(Excerpts from a dataset)
·····
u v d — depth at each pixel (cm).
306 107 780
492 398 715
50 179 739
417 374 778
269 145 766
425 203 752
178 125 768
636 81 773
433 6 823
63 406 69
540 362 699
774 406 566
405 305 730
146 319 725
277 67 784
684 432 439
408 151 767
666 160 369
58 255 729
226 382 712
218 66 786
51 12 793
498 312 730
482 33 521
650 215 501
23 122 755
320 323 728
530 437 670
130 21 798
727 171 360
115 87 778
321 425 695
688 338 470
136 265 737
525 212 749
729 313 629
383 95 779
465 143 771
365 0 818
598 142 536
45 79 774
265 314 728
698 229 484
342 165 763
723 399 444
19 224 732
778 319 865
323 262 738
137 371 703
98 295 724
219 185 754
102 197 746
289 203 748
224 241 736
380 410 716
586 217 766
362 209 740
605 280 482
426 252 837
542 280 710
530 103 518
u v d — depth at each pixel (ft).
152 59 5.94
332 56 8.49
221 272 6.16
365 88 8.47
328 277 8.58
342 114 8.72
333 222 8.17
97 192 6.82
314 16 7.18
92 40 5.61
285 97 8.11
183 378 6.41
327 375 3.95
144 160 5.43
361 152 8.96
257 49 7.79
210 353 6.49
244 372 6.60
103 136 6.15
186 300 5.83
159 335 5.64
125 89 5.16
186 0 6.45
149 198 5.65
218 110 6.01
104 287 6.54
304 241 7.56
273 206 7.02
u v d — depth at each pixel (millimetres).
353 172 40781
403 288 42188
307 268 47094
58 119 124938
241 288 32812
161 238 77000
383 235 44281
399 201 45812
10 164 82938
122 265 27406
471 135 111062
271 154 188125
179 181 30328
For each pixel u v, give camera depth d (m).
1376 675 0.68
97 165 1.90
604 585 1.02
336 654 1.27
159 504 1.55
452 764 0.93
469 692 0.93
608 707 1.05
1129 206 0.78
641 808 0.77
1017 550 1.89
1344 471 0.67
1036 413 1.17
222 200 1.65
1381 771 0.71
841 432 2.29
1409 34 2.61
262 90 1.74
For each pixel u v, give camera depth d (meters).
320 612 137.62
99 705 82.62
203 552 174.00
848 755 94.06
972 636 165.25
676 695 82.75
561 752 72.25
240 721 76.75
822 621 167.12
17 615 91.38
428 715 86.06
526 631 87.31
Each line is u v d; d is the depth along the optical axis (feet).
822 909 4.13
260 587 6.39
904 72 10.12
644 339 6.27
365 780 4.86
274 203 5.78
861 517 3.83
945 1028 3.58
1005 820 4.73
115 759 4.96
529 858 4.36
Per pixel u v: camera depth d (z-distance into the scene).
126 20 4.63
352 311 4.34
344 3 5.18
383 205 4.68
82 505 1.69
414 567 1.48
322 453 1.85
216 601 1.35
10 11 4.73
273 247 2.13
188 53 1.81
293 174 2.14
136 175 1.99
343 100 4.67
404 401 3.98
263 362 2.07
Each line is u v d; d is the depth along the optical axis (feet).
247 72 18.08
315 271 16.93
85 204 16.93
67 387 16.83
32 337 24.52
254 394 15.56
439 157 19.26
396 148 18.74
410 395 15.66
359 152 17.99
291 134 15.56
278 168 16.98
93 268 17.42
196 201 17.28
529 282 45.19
·····
■ What the task asks ■
Each record must be printed again, word for word, with nothing dropped.

■ Exercise result ■
u v d — depth at each pixel (cm).
306 107 780
492 398 715
50 179 739
417 374 778
269 145 766
425 203 752
178 125 768
636 81 773
433 6 823
63 406 69
540 362 699
774 406 566
405 305 730
146 319 725
277 67 784
684 432 439
408 151 767
666 160 369
58 255 729
226 382 712
218 66 786
51 12 793
498 312 730
482 33 521
650 215 501
23 122 755
320 323 728
530 437 670
130 21 798
727 171 360
115 87 778
321 425 695
688 338 470
136 265 737
525 212 749
729 313 629
383 95 779
465 143 771
365 0 818
598 142 536
45 79 774
265 314 728
698 229 484
342 165 763
723 399 444
19 224 732
778 319 865
323 262 738
137 371 703
98 295 724
219 185 754
102 197 746
289 203 748
224 241 736
380 410 716
586 217 766
362 209 740
605 280 482
426 252 837
542 280 710
530 103 518
u v d — depth at each pixel (ft).
152 59 5.94
332 56 8.49
221 272 6.16
365 88 8.47
328 277 8.58
342 114 8.72
333 222 8.17
97 192 6.82
314 16 7.18
92 40 5.61
285 97 8.11
183 378 6.41
327 375 3.95
144 160 5.43
361 152 8.96
257 49 7.79
210 353 6.49
244 372 6.60
103 136 6.15
186 300 5.83
159 335 5.64
125 89 5.16
186 0 6.45
149 198 5.65
218 110 6.01
104 287 6.54
304 241 7.56
273 206 7.02
u v d — depth at each pixel (millimetres).
353 172 40781
403 288 42188
307 268 47094
58 119 124938
241 288 32812
161 238 77000
383 235 44281
399 201 45812
10 164 82938
122 265 27406
471 135 111062
271 154 188125
179 181 30328
For each pixel u v, give camera depth d (m).
1376 675 0.68
97 165 1.90
604 585 1.02
336 654 1.27
159 504 1.55
452 764 0.93
469 692 0.93
608 707 1.05
1129 206 0.78
641 808 0.77
1017 550 1.89
1344 471 0.67
1036 413 1.17
222 200 1.65
1381 771 0.71
841 432 2.29
1409 34 2.61
262 90 1.74
For each pixel u v, give camera depth d (meters).
320 612 137.62
99 705 82.62
203 552 174.00
848 755 94.06
972 636 165.25
676 695 82.75
561 752 72.25
240 721 76.75
822 621 167.12
17 615 91.38
428 715 86.06
526 631 87.31
Each line is u v d; d is the depth along the optical axis (feet).
822 909 4.13
260 587 6.39
904 72 10.12
644 339 6.27
365 780 4.86
274 203 5.78
861 517 3.83
945 1028 3.58
1005 820 4.73
115 759 4.96
529 858 4.36
Per pixel u v: camera depth d (z-distance into the scene).
126 20 4.63
352 311 4.34
344 3 5.18
383 205 4.68
82 505 1.69
414 567 1.48
322 453 1.85
216 601 1.35
10 11 4.73
273 247 2.13
188 53 1.81
293 174 2.14
136 175 1.99
343 100 4.67
404 401 3.98
263 362 2.07
Each line is u v d; d is the depth along the optical axis (feet).
247 72 18.08
315 271 16.93
85 204 16.93
67 387 16.83
32 337 24.52
254 394 15.56
439 157 19.26
396 148 18.74
410 395 15.66
359 152 17.99
291 134 15.56
278 168 16.98
93 268 17.42
196 201 17.28
529 282 45.19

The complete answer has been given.